Instruction> Which lines in the data below contain the string "dist"? Pull out each of those lines in full.

Exercise inputs>
┌────────

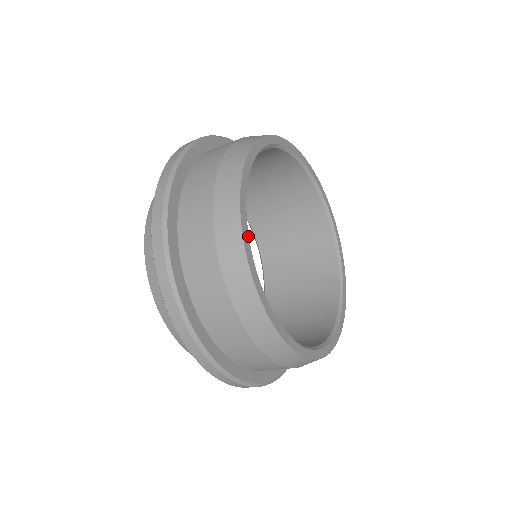
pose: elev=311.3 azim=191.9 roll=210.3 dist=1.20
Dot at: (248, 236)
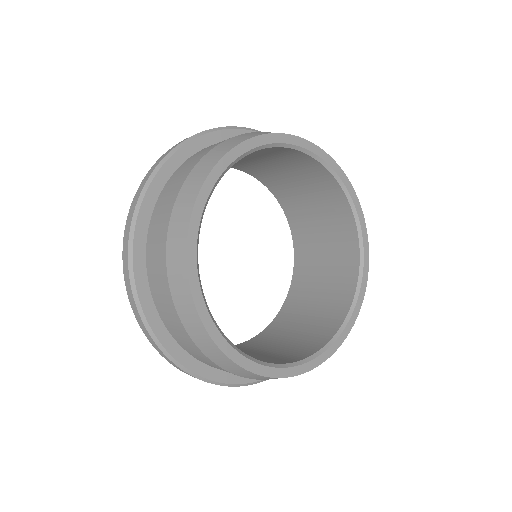
Dot at: (212, 188)
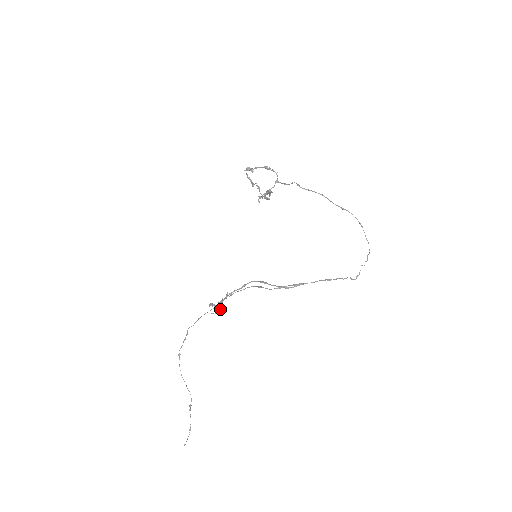
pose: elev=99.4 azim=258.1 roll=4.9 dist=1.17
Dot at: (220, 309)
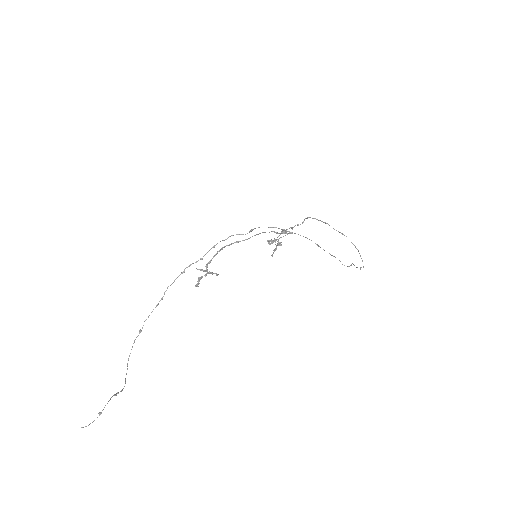
Dot at: (206, 271)
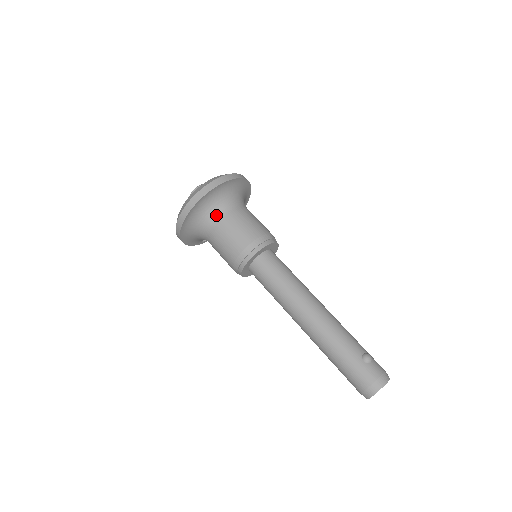
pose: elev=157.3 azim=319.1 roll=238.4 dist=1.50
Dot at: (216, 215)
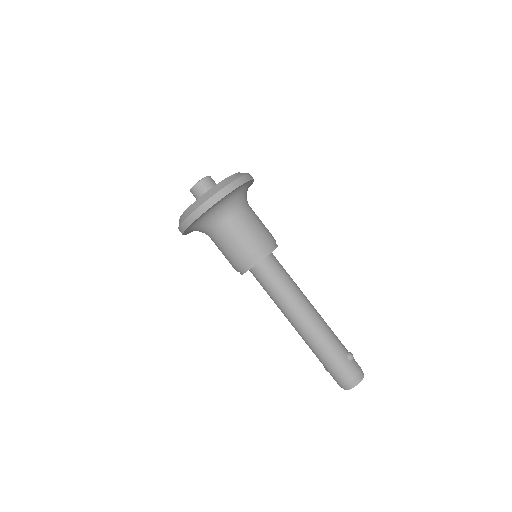
Dot at: (230, 213)
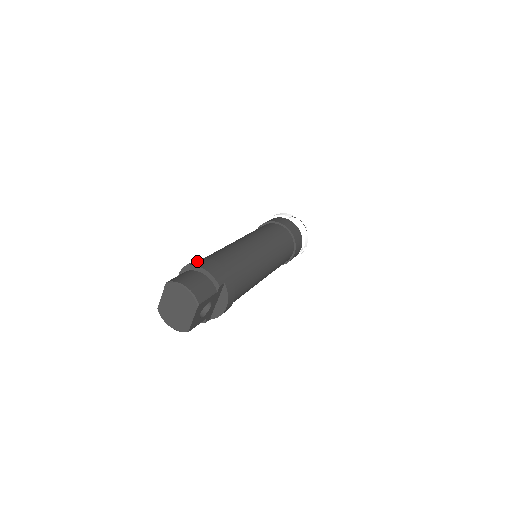
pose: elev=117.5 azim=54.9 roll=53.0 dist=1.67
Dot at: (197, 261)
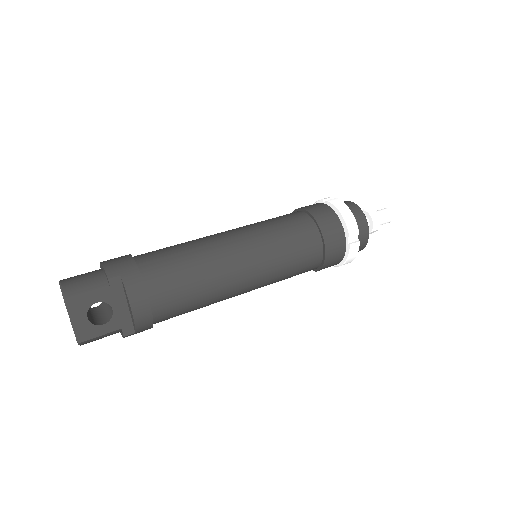
Dot at: occluded
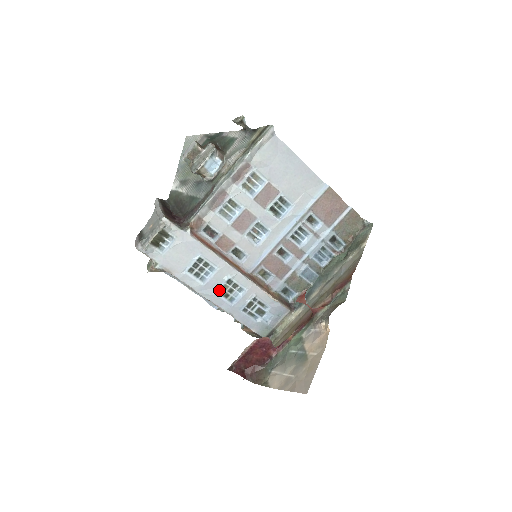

└────────

Solution for this exercise>
pose: elev=311.3 azim=191.9 roll=210.3 dist=1.20
pose: elev=99.4 azim=258.1 roll=4.9 dist=1.17
pose: elev=157.3 azim=319.1 roll=238.4 dist=1.50
pose: elev=117.5 azim=54.9 roll=53.0 dist=1.67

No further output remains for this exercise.